Three Emerging Views from the SDG Process

The first view suggests that States should be encouraged to interpret and apply international water law as a legal framework for the sustainable development of water resources. Sustainable development requires a development policy that meets the socio-economic needs of the present generations without compromising the ability of future generations to meet their own needs. The UNECE Convention on the Protection and Use of Transboundary Watercourses and International Lakes (UNECE Convention) notes in its Preamble that “water resources shall be managed so that the needs of the present generation are met without compromising the ability of future generations to meet their own needs.” The UN Convention on the Law of the Non-Navigational Uses of International Watercourse (Watercourses Convention) refers to the principle of sustainable development in the Preamble and in Article 24. Moreover, Article 5 links the “sustainable utilization” of shared watercourses to water law’s bedrock principle of reasonable and equitable use. Hence, there are plenty of references to sustainability in water law’s most important legal documents. But this says little about the precise balance between the rights of present and future generations to benefit from water resources. Some States still believe that international water law is meant to regulate the economic use of shared watercourses, but not to protect the environment of these watercourses. The SDG process, with its focus on sustainability, provides an ideal opportunity to convince all States to approach the water law framework always wearing spectacles with green glass.

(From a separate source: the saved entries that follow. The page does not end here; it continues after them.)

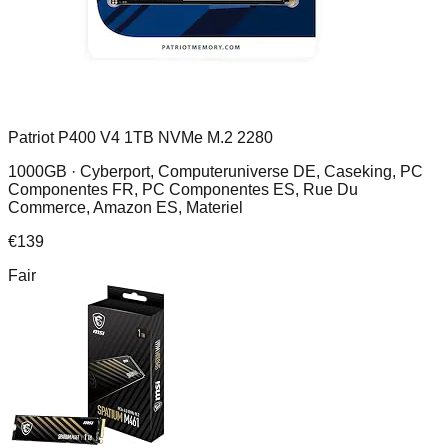
Patriot P400 V4 1TB NVMe M.2 2280
1000GB ·
Cyberport, Computeruniverse DE, Caseking, PC
Componentes FR, PC Componentes ES, Rue Du
Commerce, Amazon ES, Materiel
€
139
Fair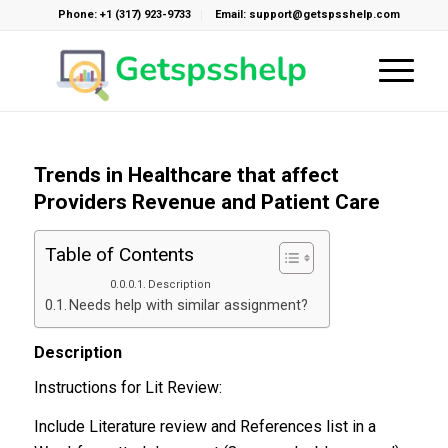
Phone: +1 (317) 923-9733
Email: support@getspsshelp.com
Trends in Healthcare that affect
Providers Revenue and Patient Care
Table of Contents
Description
Needs help with similar assignment?
Description
Instructions for Lit Review:
Include Literature review and References list in a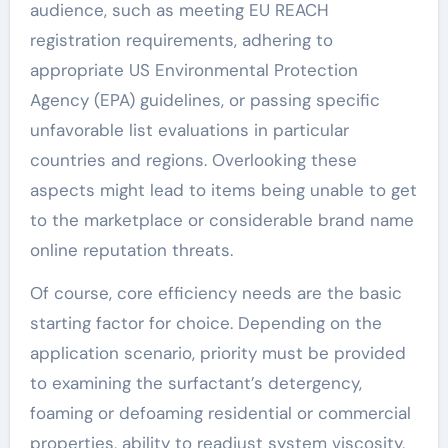
audience, such as meeting EU REACH
registration requirements, adhering to
appropriate US Environmental Protection
Agency (EPA) guidelines, or passing specific
unfavorable list evaluations in particular
countries and regions. Overlooking these
aspects might lead to items being unable to get
to the marketplace or considerable brand name
online reputation threats.
Of course, core efficiency needs are the basic
starting factor for choice. Depending on the
application scenario, priority must be provided
to examining the surfactant’s detergency,
foaming or defoaming residential or commercial
properties, ability to readjust system viscosity,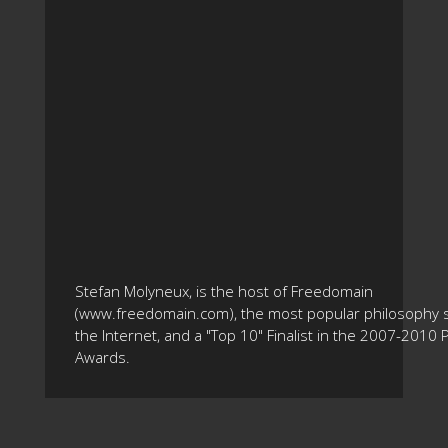
Stefan Molyneux, is the host of Freedomain
(www.freedomain.com), the most popular philosophy s
the Internet, and a "Top 10" Finalist in the 2007-2010
Awards.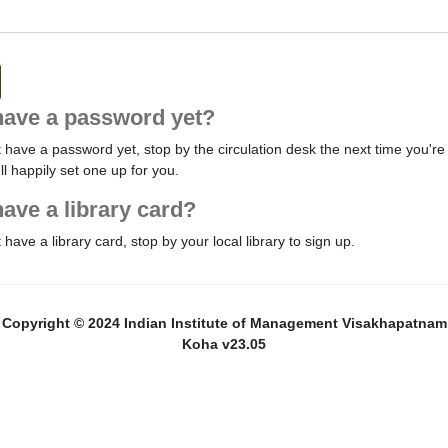
have a password yet?
t have a password yet, stop by the circulation desk the next time you're 
'll happily set one up for you.
have a library card?
t have a library card, stop by your local library to sign up.
Copyright © 2024 Indian Institute of Management Visakhapatnam
Koha v23.05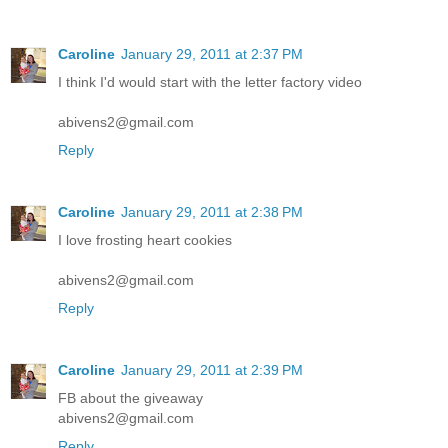
Caroline
January 29, 2011 at 2:37 PM
I think I'd would start with the letter factory video
abivens2@gmail.com
Reply
Caroline
January 29, 2011 at 2:38 PM
I love frosting heart cookies
abivens2@gmail.com
Reply
Caroline
January 29, 2011 at 2:39 PM
FB about the giveaway
abivens2@gmail.com
Reply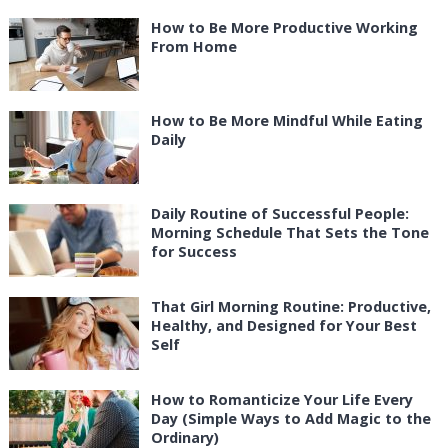
How to Be More Productive Working
From Home
How to Be More Mindful While Eating
Daily
Daily Routine of Successful People:
Morning Schedule That Sets the Tone
for Success
That Girl Morning Routine: Productive,
Healthy, and Designed for Your Best
Self
How to Romanticize Your Life Every
Day (Simple Ways to Add Magic to the
Ordinary)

A second view would encourage States to stimulate the further development of the ecosystems approach to international water law. The year 2015 might very well be the year of the ecosystems approach. The ­Post 2015 Water Th­ematic Consultation already made many references to the protection of freshwater “ecosystems.” This emphasis on ecosystems is supported by various national consultations. An explicit reference to an obligation to “restore and maintain ecosystems to provide water-related services” in the targets of the SDG on water was proposed by UN-Water. In the OWG’s Outcome Document, the term ecosystem is applied in a broad sense, and with a lot of confidence. Since there is still much uncertainty about the meaning of the term “ecosystem” in international law, the SDG process could seize the moment, and encourage the further development of the ecosystems approach through international water law. We do have a legal basis: Article 20 of the Watercourses Convention and Article 3(1)(i) of the UNECE Convention both include an explicit reference to the ecosystems approach. And if a whole decolonization wave in the 1960s and 1970s could be based on one meagre reference to “self-determination” in the United Nations Charter (Article 1(2)), it is conceivable that two articles could serve as the basis for a legal regime on the protection of freshwater ecosystems. Article 20 of the Watercourses Convention, in particular, may then become a treaty-within-a-treaty, setting up by itself a legal regime on the protection of freshwater ecosystems.

The third view suggests using the legal framework of international water law to facilitate public participation at all levels of water governance. Both the Women’s Major Groups (see here and here) and Business and Industry called for a more “participatory” water governance system. UN-Water suggested that any system of water management should include “participatory decision-making.” In the Outcome Document of the OWG, the importance of public participation, especially by local communities, in water governance is acknowledged. All of this might encourage States to exploit with more confidence the potential of international water law in facilitating public participation in the sustainable management of waters. No general right of the public to participate can be found in the Watercourses Convention or the UNECE Convention. But the Conventions do not oppose it.